1Research Center of Health, Physical Fitness & Sports, Nagoya University
2Graduate School of Medicine, Nagoya University
3Research Institute of Physical Fitness, Japan Women's College of Physical Education
4Department of Physiology, Aichi Medical University

【目的】 宇宙滞在によって生じる筋萎縮を地球上でシミュレーションするモデルはいくつか存在するが,下肢サスペンジョン (Unilateral lower limb suspension: ULLS)は,1991年にBergらによって報告された比較的新しいモデルである。一方,ベッドレストは宇宙滞在モデルのゴールドスタンダードとして,古くから実験が行われてきている。本研究では,この二つのモデルによって引き起こされた筋萎縮を比較し,ULLSの宇宙滞在モデルとしての有用性について検討することを目的とした。
 【方法】 ULLS実験には健康な成人男性8名が参加した。20日間のULLS期間中,被検者に対し実験脚である左脚の体重支持活動を含む,全ての筋活動を可能な限り制限した。ベッドレストは6度ヘッドダウン式で健康な成人男性5名が参加した。20日間のベッドレスト期間中,被検者はベッド上での安静を保った。ULLSおよびベッドレストの前後に磁気共鳴影像法により大腿部の横断像を撮影し,大腿四頭筋,ハムストリングおよび内転筋群の筋体積を算出した。
 【結果と考察】 ULLSでは大腿四頭筋 (1244±151 cm3 から1,147±119 cm3, −7.6%)および内転筋群(472±56 cm3 から437±84 cm3, −9.6%)の筋体積が,20日間のULLSにより有意な変化が認められた。また,大腿部全体においても有意な筋体積の低下が認められた(2,339±257 cm3 から2,180±232 cm3, −6.7%)。ベッドレストでは大腿四頭筋 (1,156±161 cm3 から1,138±155 cm3, −9.3%)に有意な筋体積の低下が認められ,大腿部全体においても筋体積(2,361±295 cm3 から2,160±278 cm3, −8.5%)の有意な低下が認められた。ULLSおよびベッドレストともにハムストリング(ULLS, −2.6%; ベッドレスト, −6.9%)の筋体積に有意な変化は認められなかった。二元配置分散分析による統計処理の結果,大腿部を構成するいずれの筋群において,ULLSとベッドレストにグループ間での統計的な有意差および交互作用は認められなかった。
 これらの結果から,ULLSはベッドレストと同程度の筋萎縮を引き起こす宇宙滞在モデルであることが明らかとなった。

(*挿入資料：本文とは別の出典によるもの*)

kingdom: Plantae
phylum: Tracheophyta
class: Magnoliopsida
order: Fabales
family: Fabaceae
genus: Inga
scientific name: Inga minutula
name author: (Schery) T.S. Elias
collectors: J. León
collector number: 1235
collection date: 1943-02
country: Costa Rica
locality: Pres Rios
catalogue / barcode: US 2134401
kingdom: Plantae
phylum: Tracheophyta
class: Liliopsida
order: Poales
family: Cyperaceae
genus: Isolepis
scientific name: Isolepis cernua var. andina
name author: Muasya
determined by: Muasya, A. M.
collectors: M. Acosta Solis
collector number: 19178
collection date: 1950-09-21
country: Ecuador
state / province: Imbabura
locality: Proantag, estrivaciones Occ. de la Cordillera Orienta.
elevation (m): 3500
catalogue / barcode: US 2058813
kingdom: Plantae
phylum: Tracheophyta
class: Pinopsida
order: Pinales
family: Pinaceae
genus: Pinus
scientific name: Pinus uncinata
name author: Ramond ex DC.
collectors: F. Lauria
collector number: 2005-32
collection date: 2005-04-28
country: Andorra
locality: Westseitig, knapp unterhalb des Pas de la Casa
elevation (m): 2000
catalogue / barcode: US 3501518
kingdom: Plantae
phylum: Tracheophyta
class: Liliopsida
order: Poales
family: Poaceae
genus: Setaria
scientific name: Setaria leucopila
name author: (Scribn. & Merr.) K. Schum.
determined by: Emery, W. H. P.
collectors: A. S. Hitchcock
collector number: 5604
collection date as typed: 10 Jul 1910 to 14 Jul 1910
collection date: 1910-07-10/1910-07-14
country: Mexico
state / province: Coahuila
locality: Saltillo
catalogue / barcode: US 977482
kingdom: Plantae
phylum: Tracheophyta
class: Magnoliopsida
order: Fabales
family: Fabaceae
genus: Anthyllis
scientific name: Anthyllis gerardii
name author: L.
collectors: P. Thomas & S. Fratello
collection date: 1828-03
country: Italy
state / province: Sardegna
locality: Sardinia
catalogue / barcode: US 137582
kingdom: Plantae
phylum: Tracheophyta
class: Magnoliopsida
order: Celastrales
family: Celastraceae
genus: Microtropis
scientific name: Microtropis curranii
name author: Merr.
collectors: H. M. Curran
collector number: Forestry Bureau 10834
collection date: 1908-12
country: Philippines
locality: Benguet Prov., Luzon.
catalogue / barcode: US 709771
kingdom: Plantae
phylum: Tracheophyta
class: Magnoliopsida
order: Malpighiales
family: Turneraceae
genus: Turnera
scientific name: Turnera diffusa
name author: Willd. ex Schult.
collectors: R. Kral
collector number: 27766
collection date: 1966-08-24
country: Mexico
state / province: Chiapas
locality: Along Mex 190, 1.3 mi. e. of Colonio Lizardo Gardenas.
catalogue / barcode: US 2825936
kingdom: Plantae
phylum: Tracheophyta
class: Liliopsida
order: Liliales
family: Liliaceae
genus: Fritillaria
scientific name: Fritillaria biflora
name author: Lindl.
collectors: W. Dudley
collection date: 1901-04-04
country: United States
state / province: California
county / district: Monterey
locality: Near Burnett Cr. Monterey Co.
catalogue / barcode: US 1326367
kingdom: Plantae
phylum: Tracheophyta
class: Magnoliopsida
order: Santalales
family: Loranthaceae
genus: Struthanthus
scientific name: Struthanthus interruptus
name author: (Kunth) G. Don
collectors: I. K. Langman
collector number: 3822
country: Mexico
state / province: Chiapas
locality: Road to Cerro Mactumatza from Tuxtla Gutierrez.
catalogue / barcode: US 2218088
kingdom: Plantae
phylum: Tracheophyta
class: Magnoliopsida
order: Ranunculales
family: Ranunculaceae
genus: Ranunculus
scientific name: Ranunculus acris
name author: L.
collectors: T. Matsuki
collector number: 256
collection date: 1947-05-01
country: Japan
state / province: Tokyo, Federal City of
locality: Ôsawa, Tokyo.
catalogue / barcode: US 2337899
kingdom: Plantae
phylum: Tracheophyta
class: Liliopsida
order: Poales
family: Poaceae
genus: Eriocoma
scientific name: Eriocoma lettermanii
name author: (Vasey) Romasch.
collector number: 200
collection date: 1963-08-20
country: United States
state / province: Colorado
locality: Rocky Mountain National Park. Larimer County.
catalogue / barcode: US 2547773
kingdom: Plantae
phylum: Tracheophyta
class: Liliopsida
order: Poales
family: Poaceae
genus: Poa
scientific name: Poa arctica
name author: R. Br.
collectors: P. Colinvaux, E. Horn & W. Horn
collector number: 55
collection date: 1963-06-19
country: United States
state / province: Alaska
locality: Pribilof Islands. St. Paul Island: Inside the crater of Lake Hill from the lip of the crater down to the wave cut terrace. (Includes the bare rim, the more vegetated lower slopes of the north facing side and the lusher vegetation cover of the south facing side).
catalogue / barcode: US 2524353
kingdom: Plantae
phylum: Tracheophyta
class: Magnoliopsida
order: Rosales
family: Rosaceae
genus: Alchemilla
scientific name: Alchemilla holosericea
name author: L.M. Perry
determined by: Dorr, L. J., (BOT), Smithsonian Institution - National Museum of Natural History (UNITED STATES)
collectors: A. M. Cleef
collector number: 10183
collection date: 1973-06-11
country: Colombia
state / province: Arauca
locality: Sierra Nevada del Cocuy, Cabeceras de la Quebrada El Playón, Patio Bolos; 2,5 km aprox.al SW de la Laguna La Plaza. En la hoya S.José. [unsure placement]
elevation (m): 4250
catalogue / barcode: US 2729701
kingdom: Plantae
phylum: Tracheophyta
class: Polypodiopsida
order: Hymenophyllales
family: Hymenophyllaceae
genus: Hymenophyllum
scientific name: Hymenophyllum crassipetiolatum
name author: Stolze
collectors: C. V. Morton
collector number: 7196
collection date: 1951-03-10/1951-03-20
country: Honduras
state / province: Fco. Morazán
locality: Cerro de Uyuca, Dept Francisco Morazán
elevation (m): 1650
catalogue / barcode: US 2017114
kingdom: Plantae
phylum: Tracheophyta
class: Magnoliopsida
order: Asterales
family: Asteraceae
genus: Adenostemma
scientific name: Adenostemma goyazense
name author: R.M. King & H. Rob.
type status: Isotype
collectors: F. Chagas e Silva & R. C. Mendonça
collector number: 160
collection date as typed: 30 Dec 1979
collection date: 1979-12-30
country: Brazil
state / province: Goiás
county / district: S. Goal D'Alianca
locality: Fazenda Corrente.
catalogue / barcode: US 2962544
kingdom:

 【今後の展望】 ULLSの特徴としては,1) 比較的少額の研究資金で実験を行うことができる,2) 被検者に対する精神的・身体的ストレスがベッドレストに比べ少ない,3) 被検者は多少不自由ではあるものの,通常の日常生活を送ることができる,という点である。このことは多くの研究者が研究にアプローチできることを意味しており,それによって多くの宇宙医学に関する知見が得られるものと思われる。さらにULLSは主に骨格筋と骨に対する不活動モデルであるとこれまでは考えられていたが,ULLSは最大酸素摂取量を有意に低下させ (Katayama et al. submitted),また動脈の伸展性にも影響することが我々の研究や先行研究から明らかにされてきている。このモデルをうまく利用することによって,ベッドレストより簡便に宇宙滞在をシミュレーションすることが可能と思われる。